[Human pose images with coordinates]
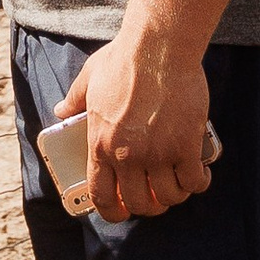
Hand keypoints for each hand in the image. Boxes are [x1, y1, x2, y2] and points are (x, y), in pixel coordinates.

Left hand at [61, 32, 212, 222]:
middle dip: (148, 206)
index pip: (101, 195)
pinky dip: (197, 183)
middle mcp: (127, 156)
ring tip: (178, 184)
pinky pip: (193, 181)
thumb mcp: (89, 79)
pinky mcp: (186, 145)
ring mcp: (158, 153)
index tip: (122, 210)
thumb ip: (74, 100)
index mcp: (100, 144)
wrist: (159, 47)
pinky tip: (199, 174)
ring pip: (169, 197)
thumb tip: (60, 111)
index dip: (112, 211)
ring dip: (174, 196)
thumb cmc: (124, 59)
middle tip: (156, 195)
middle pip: (138, 203)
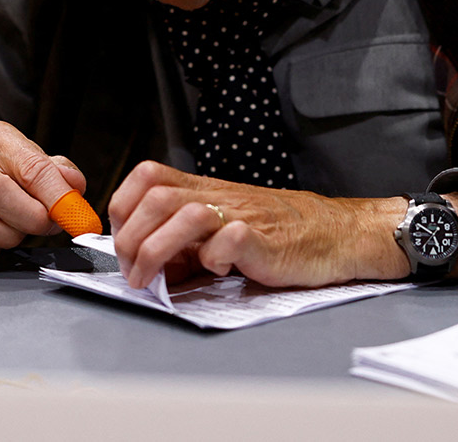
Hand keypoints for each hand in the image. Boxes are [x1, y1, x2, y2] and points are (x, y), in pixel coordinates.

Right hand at [0, 120, 87, 268]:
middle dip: (29, 216)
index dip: (56, 195)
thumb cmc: (18, 178)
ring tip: (17, 232)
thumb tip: (72, 189)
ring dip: (4, 237)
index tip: (72, 214)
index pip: (30, 167)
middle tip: (47, 225)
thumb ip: (63, 175)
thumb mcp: (45, 166)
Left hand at [108, 161, 412, 289]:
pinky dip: (213, 258)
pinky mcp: (265, 241)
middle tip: (134, 271)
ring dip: (157, 250)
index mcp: (206, 191)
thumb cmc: (282, 234)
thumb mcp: (226, 228)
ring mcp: (242, 216)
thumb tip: (148, 267)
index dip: (123, 206)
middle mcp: (220, 197)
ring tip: (155, 279)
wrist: (336, 234)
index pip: (148, 177)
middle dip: (131, 237)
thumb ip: (187, 242)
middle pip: (156, 196)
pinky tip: (216, 270)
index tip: (121, 241)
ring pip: (184, 213)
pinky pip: (229, 239)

Task instructions -
Return nothing but the lines running from the start of the data to the line with "index pip: (148, 177)", please, both ends included and no pictures.

Answer box -
Hand keypoints for each hand in the image. Boxes are [x1, y1, x2, y2] and points are (x, y), in pixel coordinates.

Left hand at [61, 32, 212, 222]:
middle dip: (148, 206)
index pip: (101, 195)
pinky dip: (197, 183)
middle mcp: (127, 156)
ring tip: (178, 184)
pinky pip: (193, 181)
thumb mcp: (89, 79)
pinky mcp: (186, 145)
ring mcp: (158, 153)
index tip: (122, 210)
thumb ip: (74, 100)
index mcp: (100, 144)
wrist: (159, 47)
pinky tip: (199, 174)
ring pip: (169, 197)
thumb tip: (60, 111)
index dip: (112, 211)
ring dip: (174, 196)
thumb cmc: (124, 59)
middle tip: (156, 195)
middle pip: (138, 203)
Hand keypoints for each hand in the image. Boxes are [x1, y1, x2, y2] and points are (x, y), in pixel coordinates.

Right hand at [0, 120, 87, 268]:
middle dip: (29, 216)
index dip: (56, 195)
thumb cmc: (18, 178)
ring tip: (17, 232)
thumb tip: (72, 189)
ring dip: (4, 237)
index tip: (72, 214)
index pip: (30, 167)
middle tip: (47, 225)
thumb ip: (63, 175)
thumb mcp: (45, 166)
Left hand at [108, 161, 412, 289]:
pinky dip: (213, 258)
pinky mcp: (265, 241)
middle tip: (134, 271)
ring dip: (157, 250)
index mcp: (206, 191)
thumb cmc: (282, 234)
thumb mcp: (226, 228)
ring mcp: (242, 216)
thumb tip: (148, 267)
index dip: (123, 206)
middle mcp: (220, 197)
ring tip: (155, 279)
wrist: (336, 234)
index pip: (148, 177)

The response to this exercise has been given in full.